GOAL: List every line in the listing below that contains the word "collection". Case counts.

++++ MATERIAL ++++

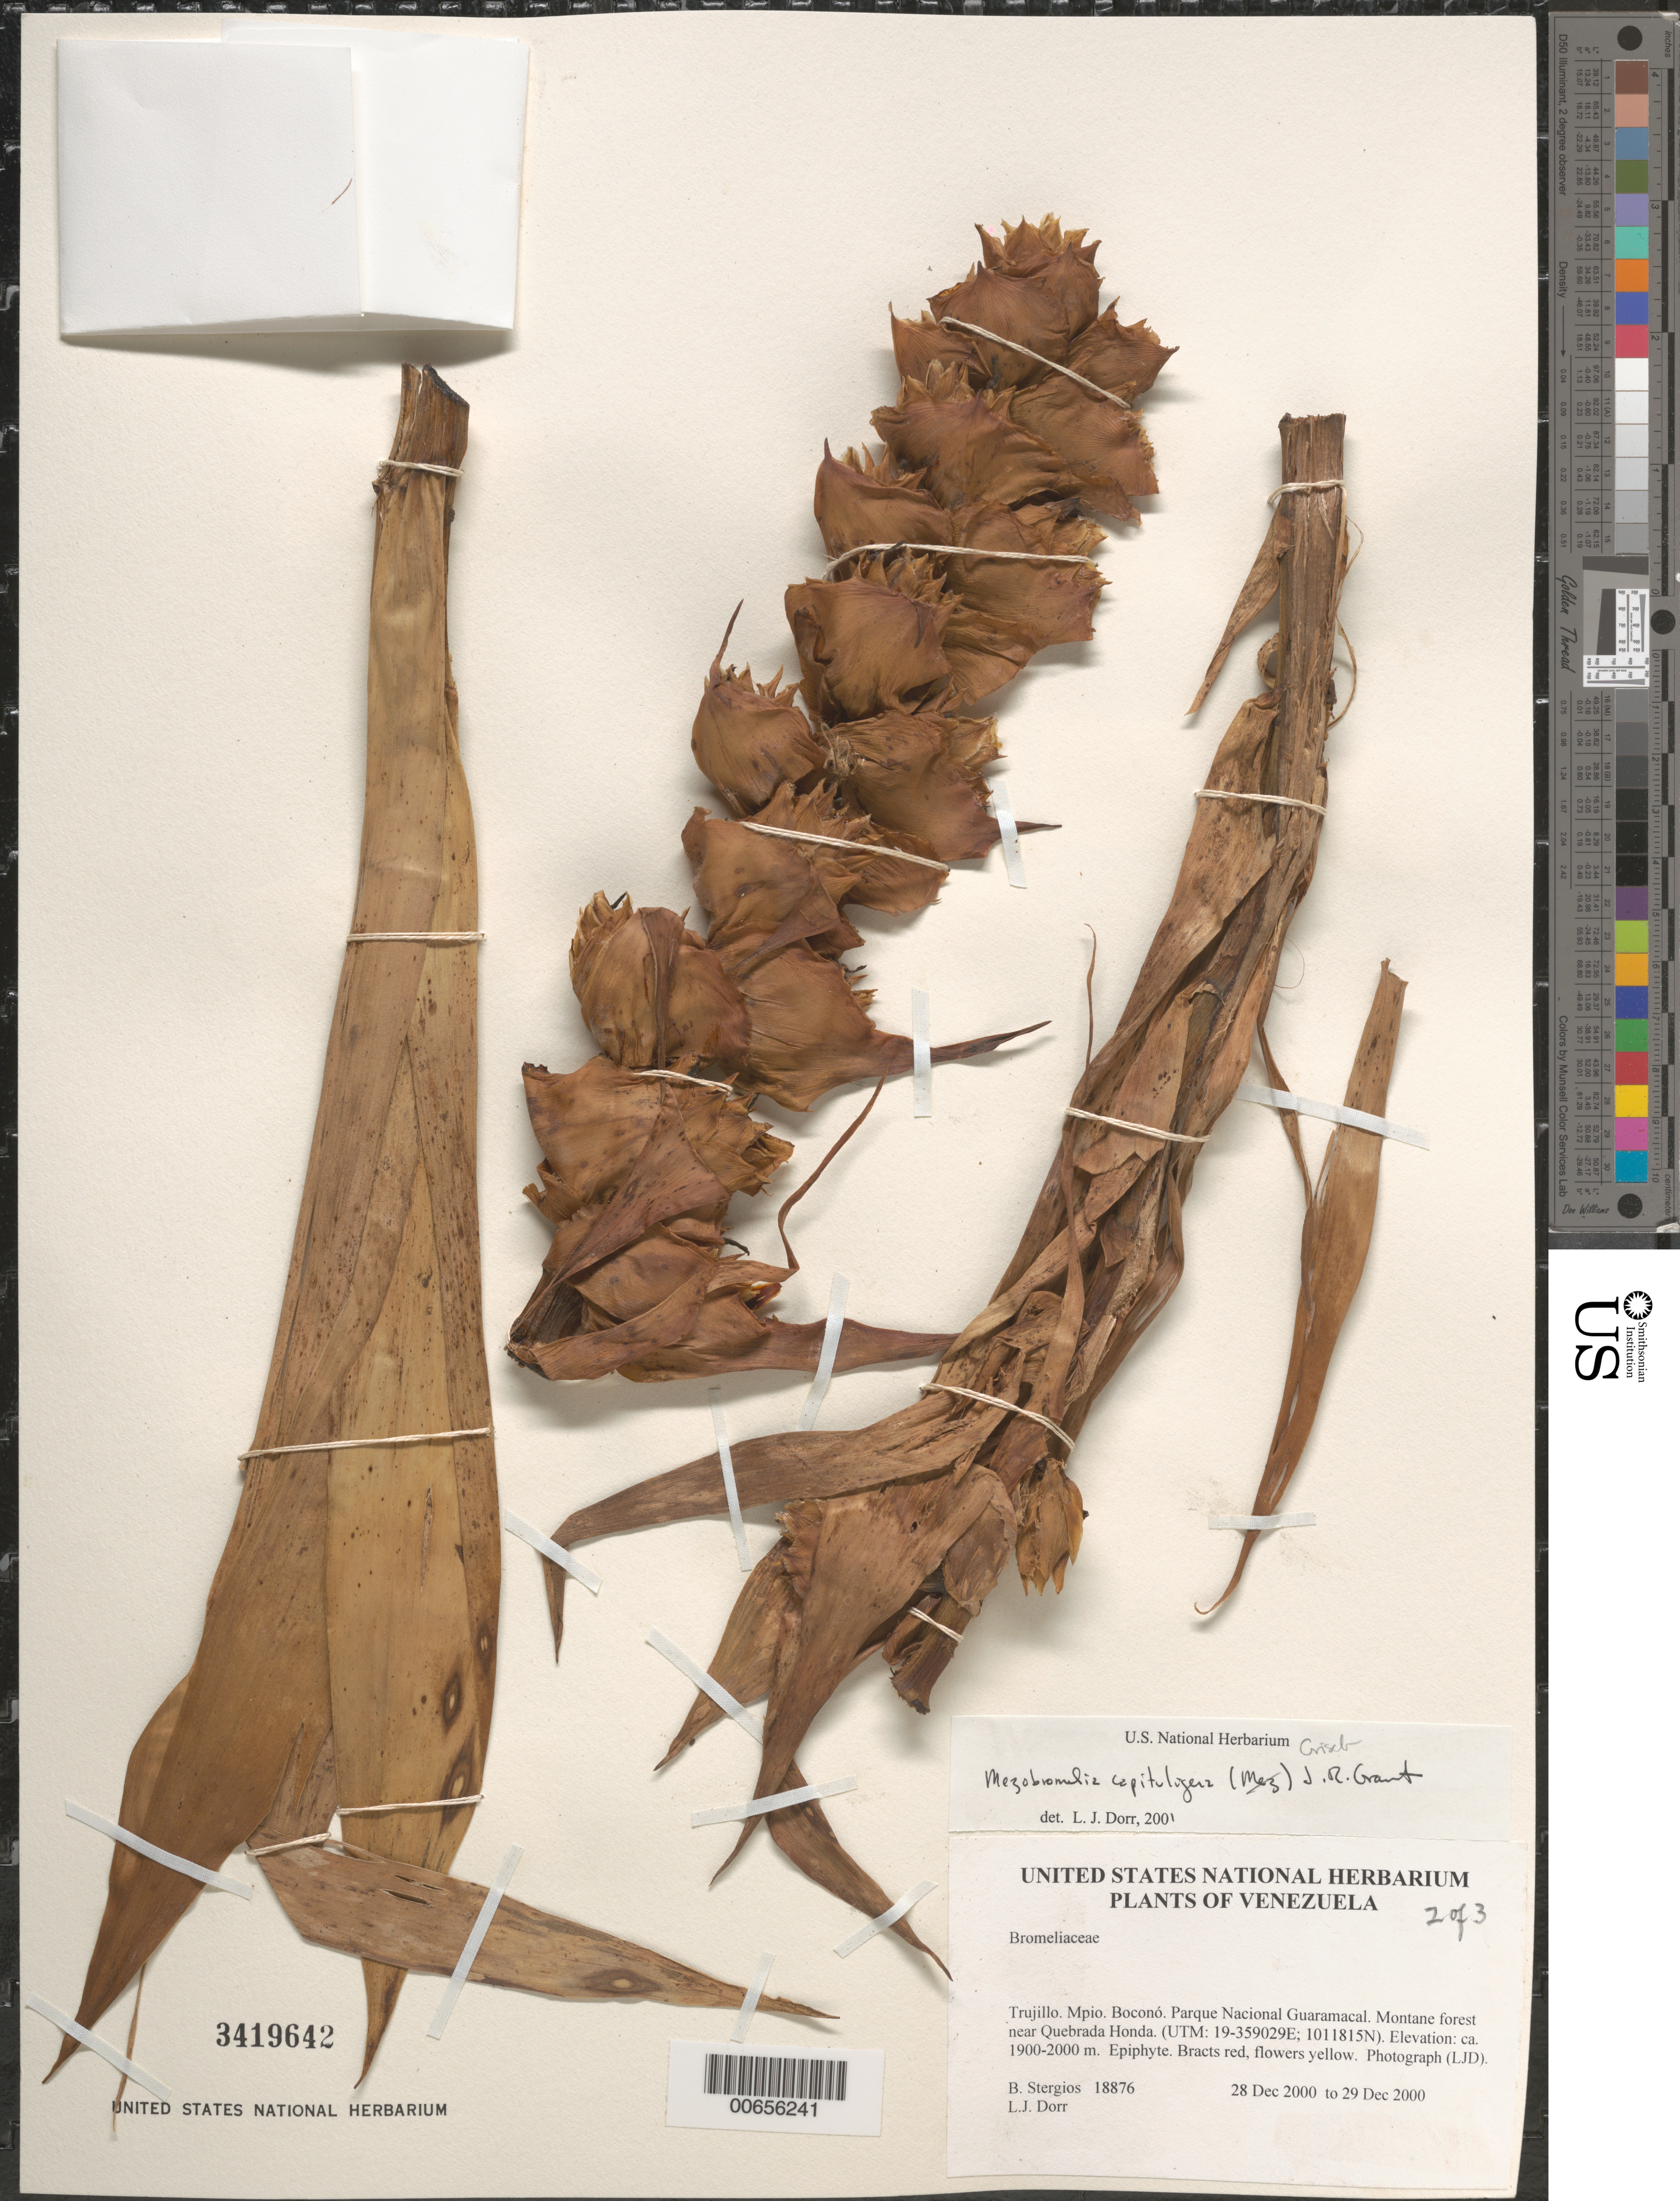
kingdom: Plantae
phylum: Tracheophyta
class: Liliopsida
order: Poales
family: Bromeliaceae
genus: Mezobromelia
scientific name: Mezobromelia capituligera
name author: (Griseb.) J.R. Grant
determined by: Dorr, L. J., (BOT), Smithsonian Institution - National Museum of Natural History (UNITED STATES)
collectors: B. G. Stergios & L. J. Dorr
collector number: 18876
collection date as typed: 28 Dec 2000 to 29 Dec 2000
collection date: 2000-12-28/2000-12-29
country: Venezuela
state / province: Trujillo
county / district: Boconó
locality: Parque Nacional Guaramacal near Quebrada Honda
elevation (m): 1900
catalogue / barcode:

++++

WRITTEN ANSWER:
collection date as typed: 28 Dec 2000 to 29 Dec 2000
collection date: 2000-12-28/2000-12-29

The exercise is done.